Publication Type:Journal Article
MeSH: Amino Acid Sequence; Cloning, Molecular; Cytochrome P-450 Enzyme System; genetics; DNA, Complementary; genetics; metabolism; Gene Expression Regulation, Fungal; Genetic Vectors; NADP; genetics; Open Reading Frames; Plasmids; Reishi; enzymology; genetics; metabolism; Synthetic Biology; Triterpenes; metabolism; Yeasts; genetics; metabolism
From: Acta Pharmaceutica Sinica 2013;48(2):206-210
CountryChina
Language:Chinese
Abstract: Cytochrome P450 (CYP450) is a key element in the Ganoderma triterpenoid biosynthetic pathway.
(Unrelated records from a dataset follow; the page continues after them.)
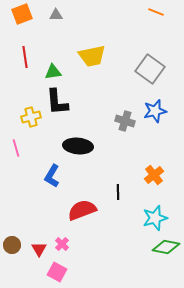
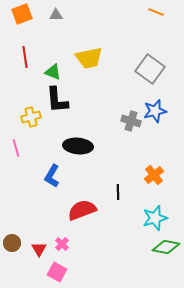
yellow trapezoid: moved 3 px left, 2 px down
green triangle: rotated 30 degrees clockwise
black L-shape: moved 2 px up
gray cross: moved 6 px right
brown circle: moved 2 px up
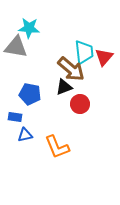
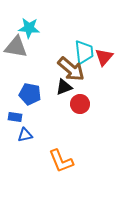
orange L-shape: moved 4 px right, 14 px down
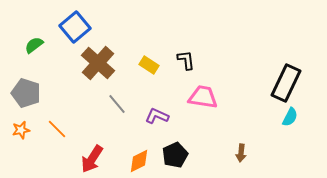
The catalytic reaction process for CYP450 requires NADPH / NADH for electron transfer. After searching the genome dataset of Ganoderma lucidum, the unique sequence encoding CYP450 and NADPH were discovered, separately. The open reading frames of GLCYP450 and GLNADPH were cloned separately using RT-PCR strategy from G lucidum. The appropriate restriction enzyme cutting sites were introduced at the 5' and 3' ends of gene sequence. The genes of GLCYP450 and GLNADPH were recombined into the yeast expression vector pESC-URA, leading to the formation of the yeast expression plasmid pESC-GLNADPH-GLCYP450. This study provides a foundation for researching Ganoderma triterpene biosynthesis using the approach of synthetic biology.